Glen Nigel Stevenson, of Tauranga, was sentenced in Tauranga District Court yesterday after earlier pleading guilty to 16 charges before the end of his jury trial last month.

The charges were one count each of possessing methamphetamine for supply and supplying methamphetamine, and seven of offering to supply the drug.

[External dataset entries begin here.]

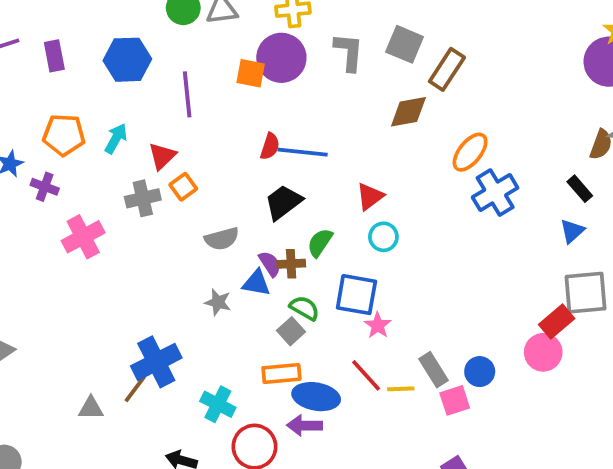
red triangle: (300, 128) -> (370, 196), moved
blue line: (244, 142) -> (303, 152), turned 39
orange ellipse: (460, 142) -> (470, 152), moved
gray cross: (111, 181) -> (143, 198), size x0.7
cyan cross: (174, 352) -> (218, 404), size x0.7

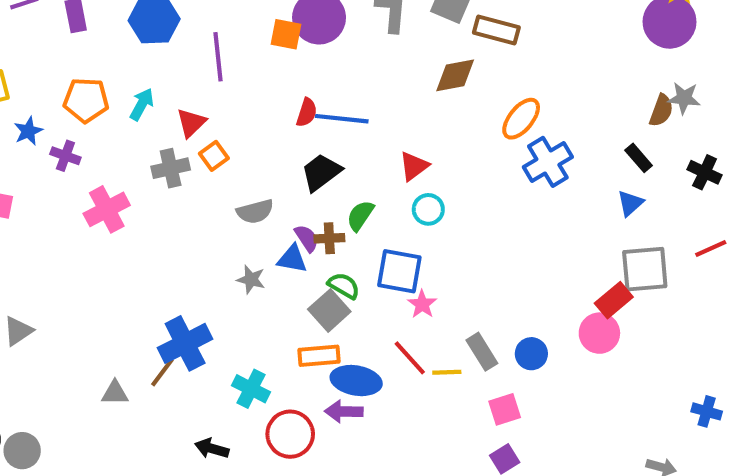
brown rectangle: (447, 69) -> (496, 30), turned 72
gray square: (291, 331) -> (329, 310), size x1.4
pink square: (455, 400) -> (505, 409), moved

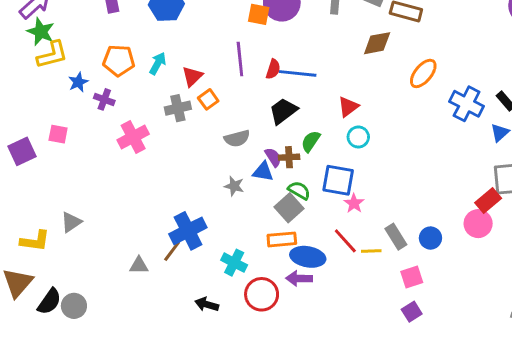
purple line: (218, 57) -> (240, 59), moved
blue cross: (548, 162) -> (467, 104), moved, turned -32

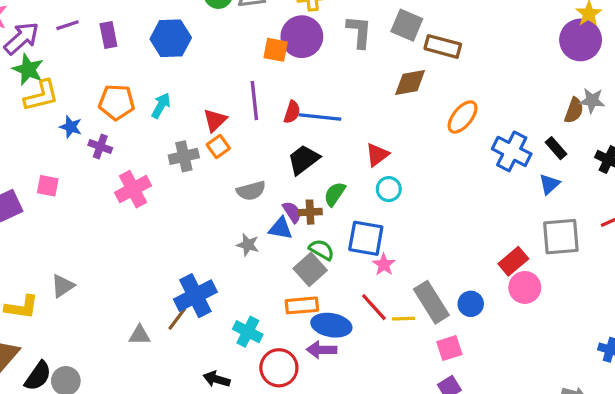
red triangle: (192, 76) -> (215, 120), moved
blue star: (78, 82) -> (71, 127), turned -30
red rectangle: (488, 200) -> (513, 261), moved
gray rectangle: (396, 237) -> (431, 302), size x1.4

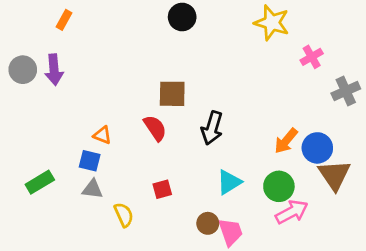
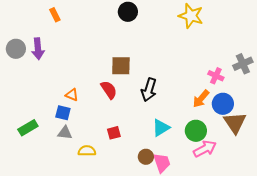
orange rectangle: (64, 20) -> (55, 15), moved, turned -56
pink cross: (312, 57) -> (216, 76), moved, turned -35
yellow semicircle: (124, 215) -> (87, 151), turned -66

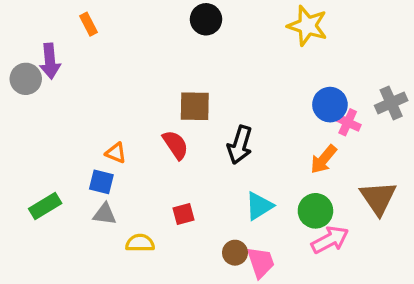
purple arrow: (38, 49) -> (50, 61), moved
blue circle: (223, 104) -> (330, 105), moved

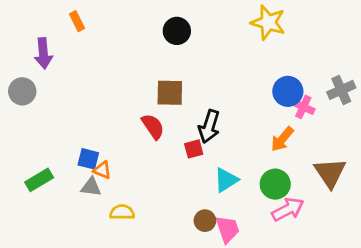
black circle: (206, 19) -> (177, 31), moved
gray circle: (26, 79) -> (22, 91), moved
orange triangle: (116, 153) -> (102, 170), moved
red square: (183, 214) -> (194, 149), moved

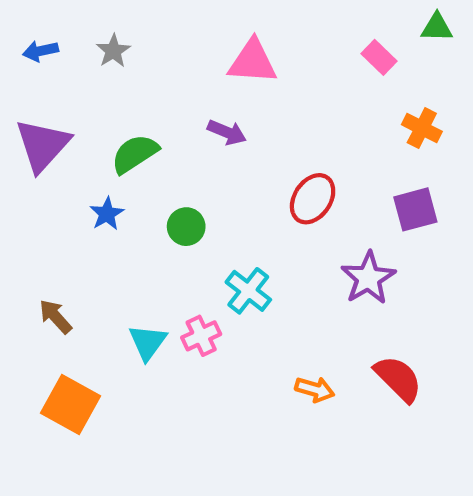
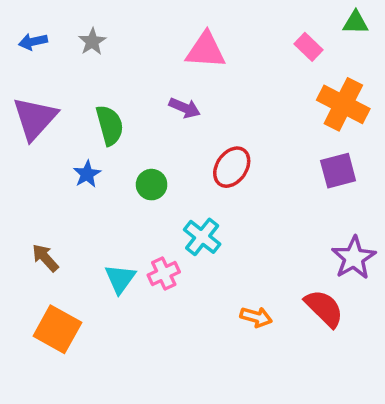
orange cross: (422, 128) -> (343, 104), size x1.6
green semicircle: (135, 154) -> (110, 125), turned 108
red ellipse: (313, 199) -> (232, 167), moved
purple star: (368, 278) -> (354, 258), moved

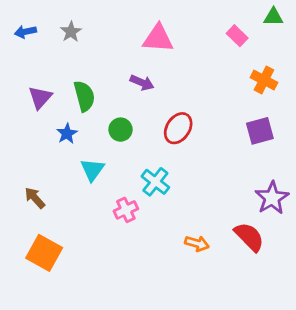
orange cross: (343, 104) -> (264, 80), size x0.7
purple triangle: (35, 118) -> (40, 97), moved, size x0.7
green circle: (152, 185) -> (121, 130), moved
cyan triangle: (120, 279) -> (92, 170), moved

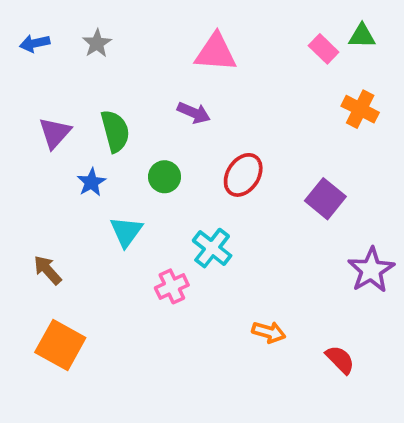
green triangle: (273, 17) -> (362, 36), moved
purple square: (260, 131) -> (325, 199), moved, turned -36
red semicircle: (249, 237) -> (340, 360), moved, size x0.7

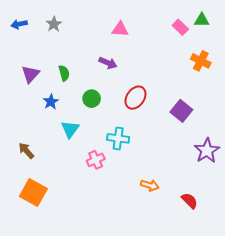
pink triangle: (216, 52) -> (120, 29), size x0.7
green semicircle: (115, 131) -> (64, 73), size x0.7
cyan cross: (212, 248) -> (118, 138), turned -30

He had also pleaded guilty to six counts of possessing equipment and materials used to make P and one of unlawfully possessing an air pistol.

The methamphetamine dealing charges stemmed from a police analysis of text messages sent and received by a cellphone belonging to Stevenson and a search of his then Ulster St, Mount Maunganui, rented address in October 2008.

During the search, police found 3.5g of P, a set of digital scales, 84 empty plastic deal bags, a piece of cardboard detailing drug weights and an air gun.

The other charges related to a search of Stevenson's then Manoeka Rd, Te Puke, address on March 8, 2009, where a clandestine drug laboratory was found inside two boxes in his garage.

His lawyer, Craig Tuck, told Judge Thomas Ingram his client relied on "the mercy of the court".

Mr Tuck said Stevenson had been in the grip of a raging P addiction at the time of the offending and now recognised he had been on a "one-way path to hell".

Stevenson had a raft of potential psychological and psychiatric problems which were part of his serious P habit and he had sought medical and professional help, he said. Mr Tuck urged Judge Ingram to take into account the rehabilitative steps Stevenson had taken, his guilty pleas, remorse and the time lag since his offending.

Judge Ingram told Stevenson he accepted he was in the grasp of P addiction at the time of his offending, which had "effectively cost you everything you held dear in life".

But the judge said prison was inevitable given he had been involved in commercial dealing, albeit some of which was to feed his own habit, and it was an aggravating factor that he had re-offended on bail in such a serious way.